Source passage =>
- - - -

I have no problem believing that a strange segulah was used in the search and retrieval of the body of that guy who drowned in Los Angeles (NOTE: it is a strange segulah, and one that many people are screaming against, because it is one most of us have never heard of before). Segulahs exist, they can be used, kabbalistic things can be done. Just because we are not familiar with many of them does not mean they do not exist.

YW News reported on the segulah, and some of the commenters there claim to have been there and say that they know about it firsthand. Rabbi Adlerstein, in his article on the search and his participation, does not mention anything about the segulah, but maybe he had reasons to leave it out of his discussion.

My only question is that if this segulah really exists, and works, why have the rabbonim not offered to use it in the search for the missing 4.5 year old girl in Israel. The grandfather admitted to having killed her, and they have been searching for her body for over two weeks now. They have, to date, found no trace of her body.

Are there no rabbonim or mekubalim great enough in Israel to perform such a segulah? Are there none of equal greatness to the ten rabbis located in Los Angeles and therefore it will not work here?

What's the deal?


  1. Maybe it only works on a calm body of water.

  2. I don't believe the grandfather killed the girl. I think he sold her. He said he killed her just to throw them off track.

  3. The "segula" is from Huckleberry fin, but there the bread has quicksilver(mercury) on it instead of a candle.
    In Huck Finn, I believe it was a moving stream.

    Apparently the belief is much older than Huck Finn.

- - - -

Information shown =>
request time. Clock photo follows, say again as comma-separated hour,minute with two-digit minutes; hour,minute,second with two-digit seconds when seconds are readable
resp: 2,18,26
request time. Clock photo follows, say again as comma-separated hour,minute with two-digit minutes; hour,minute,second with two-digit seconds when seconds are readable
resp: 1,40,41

- - - -

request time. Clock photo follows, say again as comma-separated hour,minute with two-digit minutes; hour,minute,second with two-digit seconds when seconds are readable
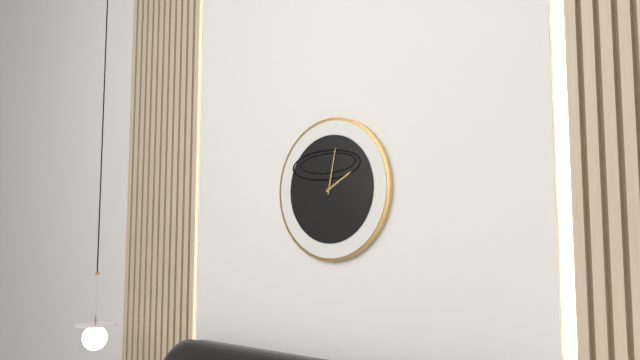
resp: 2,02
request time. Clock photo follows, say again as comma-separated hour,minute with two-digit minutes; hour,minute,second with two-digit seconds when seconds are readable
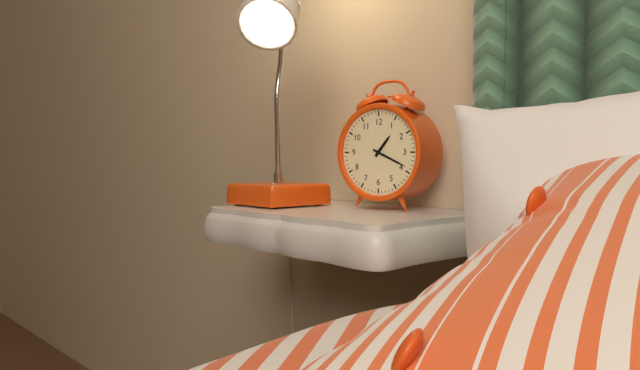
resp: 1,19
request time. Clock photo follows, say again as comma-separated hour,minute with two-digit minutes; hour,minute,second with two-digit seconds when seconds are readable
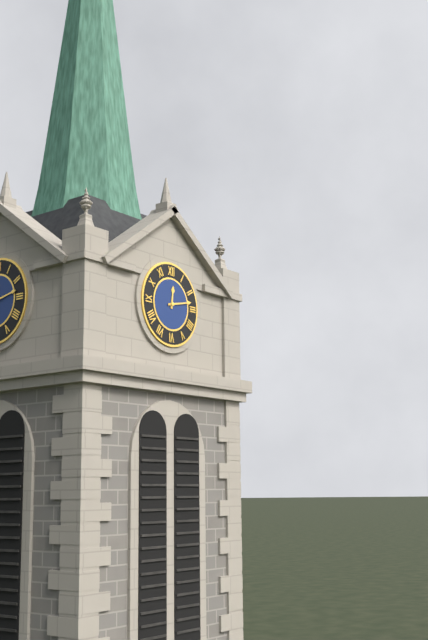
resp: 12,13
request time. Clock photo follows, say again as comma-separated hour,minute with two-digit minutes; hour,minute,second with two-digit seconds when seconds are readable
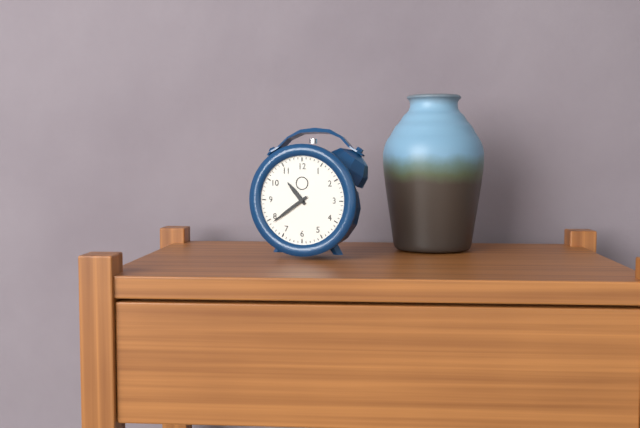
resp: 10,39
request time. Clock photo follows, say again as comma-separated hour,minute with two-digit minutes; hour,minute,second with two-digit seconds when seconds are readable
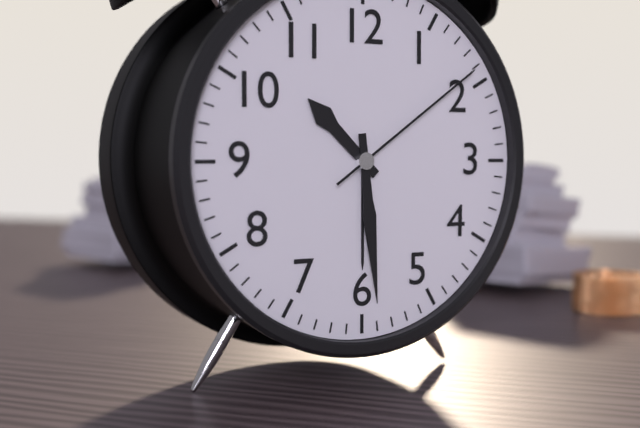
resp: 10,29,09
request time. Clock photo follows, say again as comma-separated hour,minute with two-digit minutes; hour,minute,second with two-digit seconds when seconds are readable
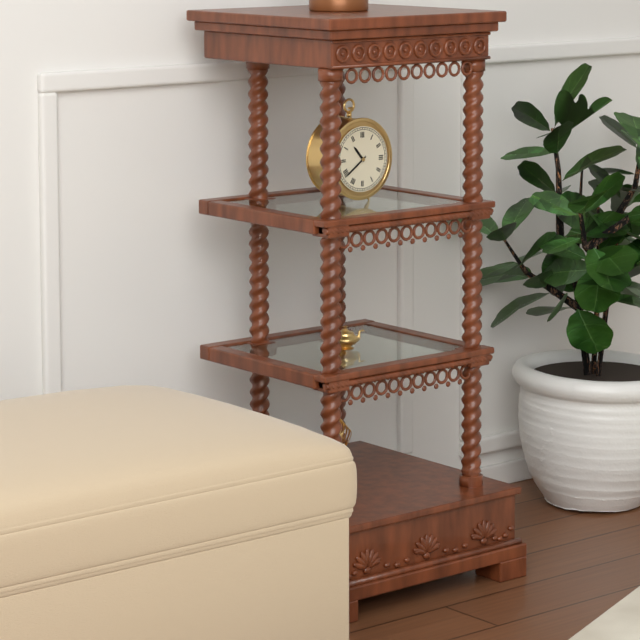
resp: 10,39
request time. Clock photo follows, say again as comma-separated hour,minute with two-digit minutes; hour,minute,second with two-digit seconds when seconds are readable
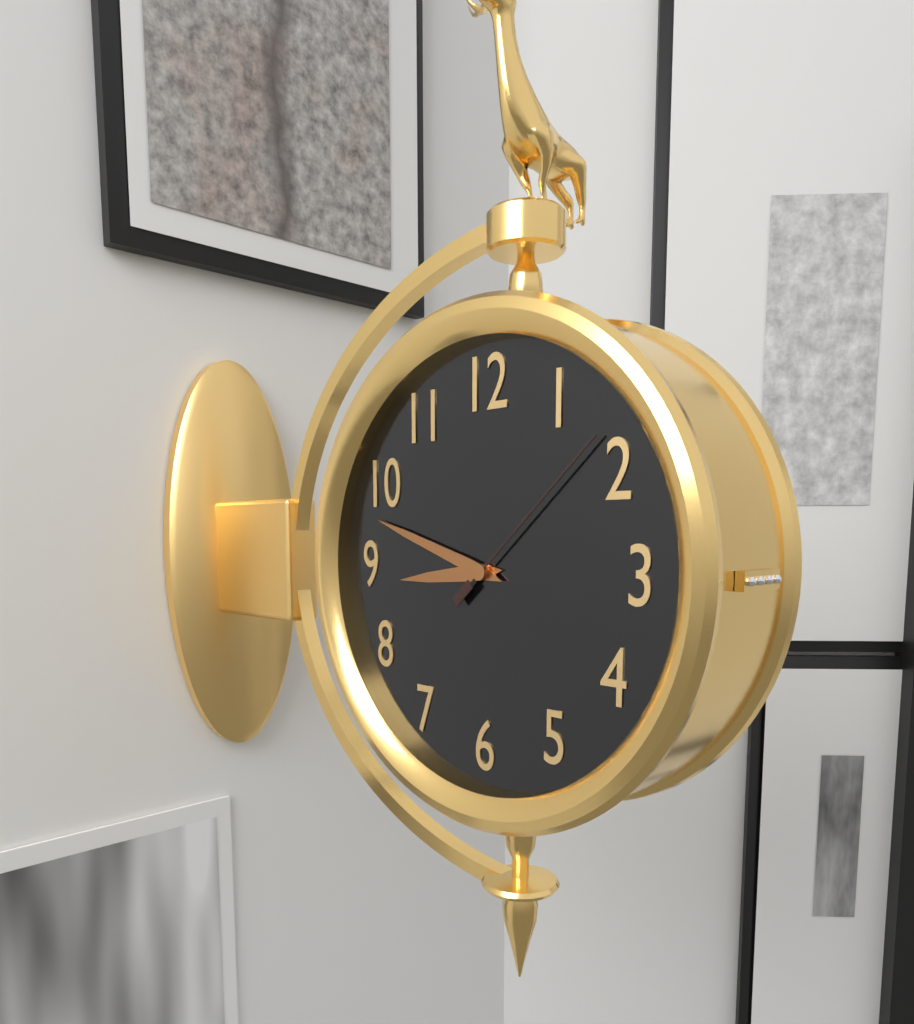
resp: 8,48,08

- - - -

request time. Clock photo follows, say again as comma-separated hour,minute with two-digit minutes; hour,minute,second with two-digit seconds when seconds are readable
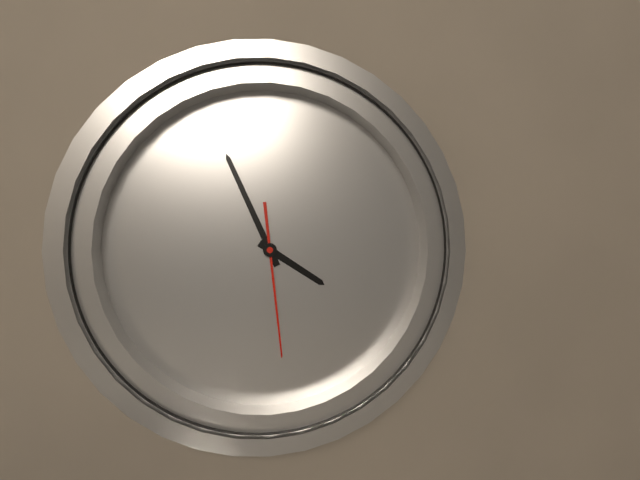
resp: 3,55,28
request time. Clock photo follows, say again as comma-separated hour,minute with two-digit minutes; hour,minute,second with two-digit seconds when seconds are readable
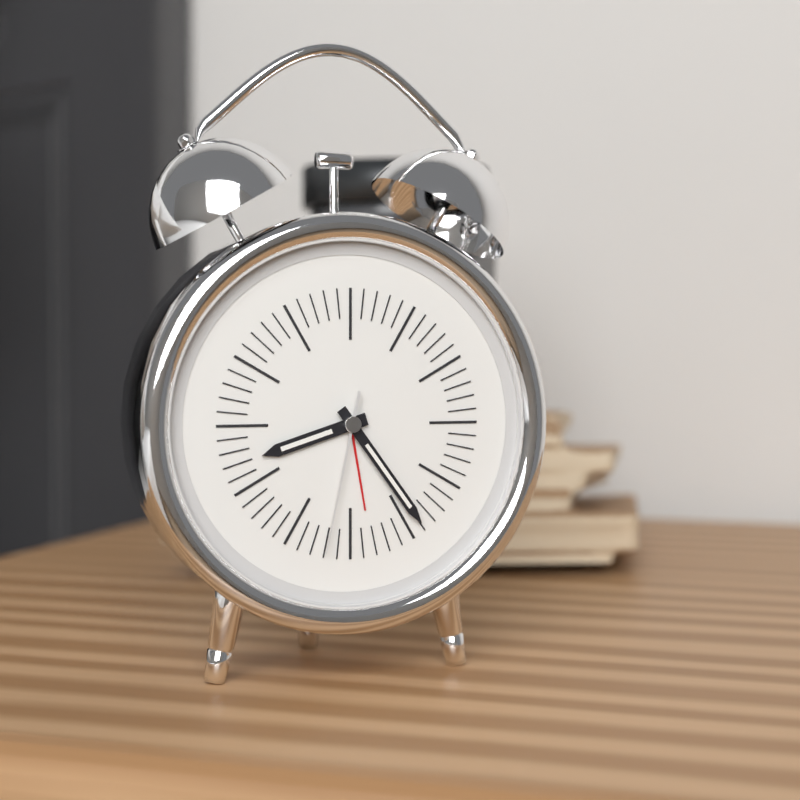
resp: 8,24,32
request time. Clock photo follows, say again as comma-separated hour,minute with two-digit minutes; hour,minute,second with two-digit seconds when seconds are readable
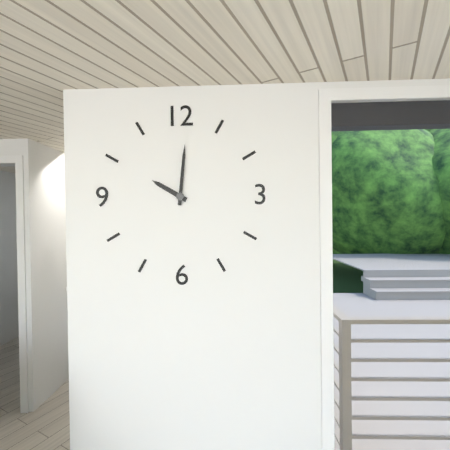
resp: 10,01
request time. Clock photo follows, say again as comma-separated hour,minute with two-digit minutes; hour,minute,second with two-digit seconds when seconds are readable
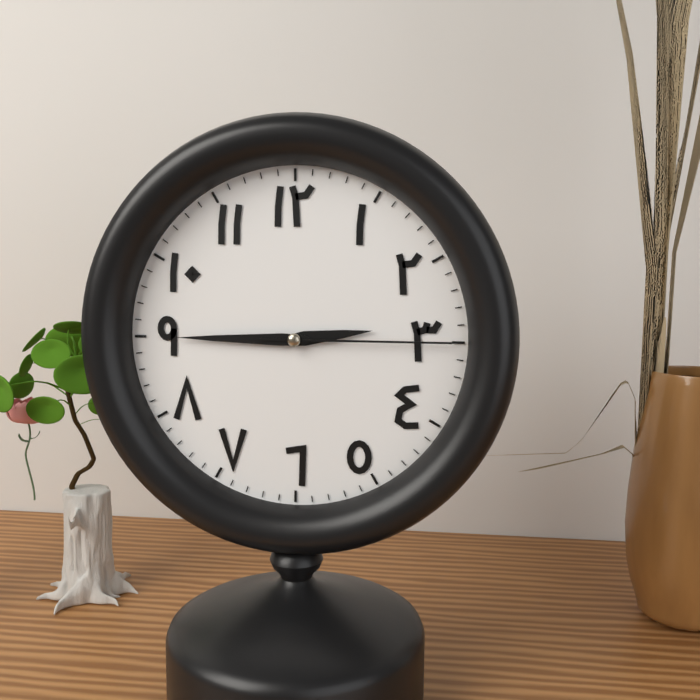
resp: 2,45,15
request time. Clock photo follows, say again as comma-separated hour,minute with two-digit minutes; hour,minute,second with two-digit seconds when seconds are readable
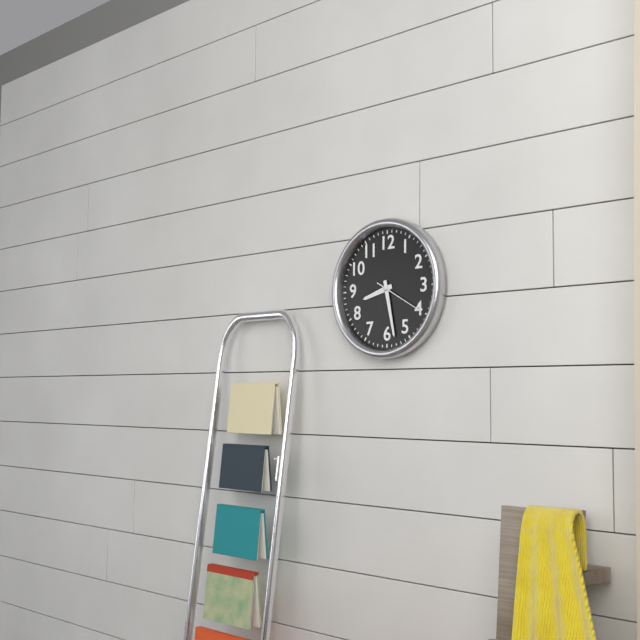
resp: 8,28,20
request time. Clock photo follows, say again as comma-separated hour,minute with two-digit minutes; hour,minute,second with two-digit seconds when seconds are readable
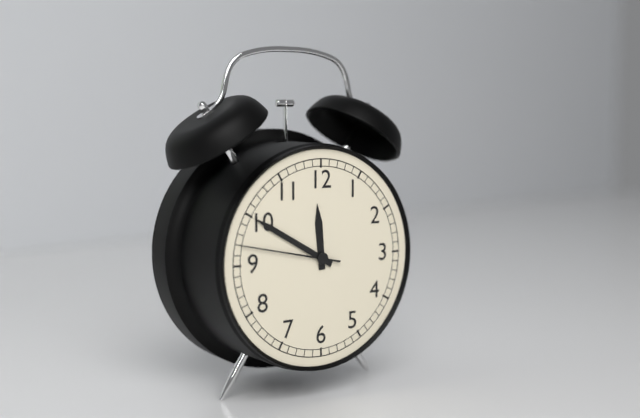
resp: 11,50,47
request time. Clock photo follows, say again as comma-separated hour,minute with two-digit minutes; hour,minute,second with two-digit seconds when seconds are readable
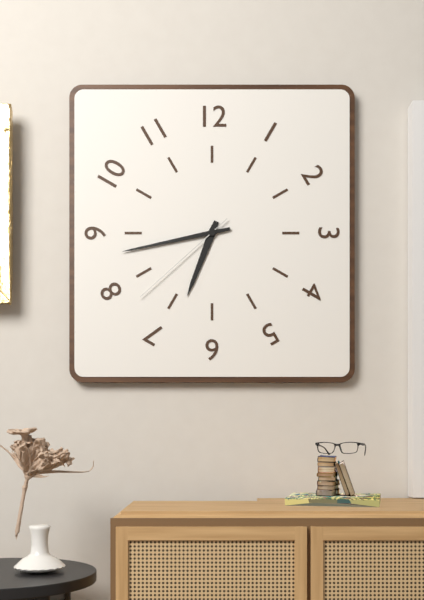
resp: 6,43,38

- - - -

Work instructions =>
- A) Why does the segulah post say that many people are screaming against the segulah used in the Los Angeles search? Answer in one to three sentences.
- B) Please list every news outlet, article, or book that the segulah post names or refers to.
- C) Carry on the segulah post from its final line.

Outputs by task =>
- A) Many people are screaming against it because it is a segulah that most of us have never heard of before.

- B)
- YW News
- Rabbi Adlerstein's article on the search and his participation
- Huckleberry Finn (also called Huck Finn)

- C)
    Here's from http://www.answers.com/topic/drowning-2
    In popular belief, there are several ways of finding the bodies of drowned people. One is to float a loaf of bread, loaded with a quantity of mercury, across the pond or river, and it will stop over, or near to, the place where the body lies (N&Q 6s:8 (1883), 367, 435-6), a method which goes back at least to the 1580s. Another way of locating the corpse is to fire a gun across the water, which will bring the body to the surface. Sailors believed that the concussion of the shot bursts the gall bladder of the drowned body and thereby makes it float (Denham Tracts, 1895: ii. 72). A variation on this principle was to fill bottles with gunpowder and contrive to explode them under water (N&Q 5s:9 (1878), 478). A number of other long-standing beliefs existed about drowned bodies. It was thought that a body found floating on the water cannot have been drowned but must have been a murder victim, already dead before being placed in the water, on the premise that drowned bodies sink. N&Q (167 (1934), 297, 336-7; 168 (1935), 214) cites a court-case of 1699 in which this belief is cited as evidence. Corpses were, however, believed to rise on the ninth day after drowning (when their gall bladder broke), and it was also maintained that males floated face up, while females floated face down. Thomas Browne devotes a chapter of his Pseudoxia Epidemica (6th edn. (1672), book 4, chapter 6) to refuting these notions.

  4. (from straightdope.com)
    "Radford's Encyclopaedia of Superstition, by E. and M.A. Radford (1947),...Huck "happened to think how they always put quicksilver in loaves of bread and float them off because they always go right to the drownd carcass and stop there." Radford says this superstition is British in origin and cites a contemporary (1940s) case where it actually worked!"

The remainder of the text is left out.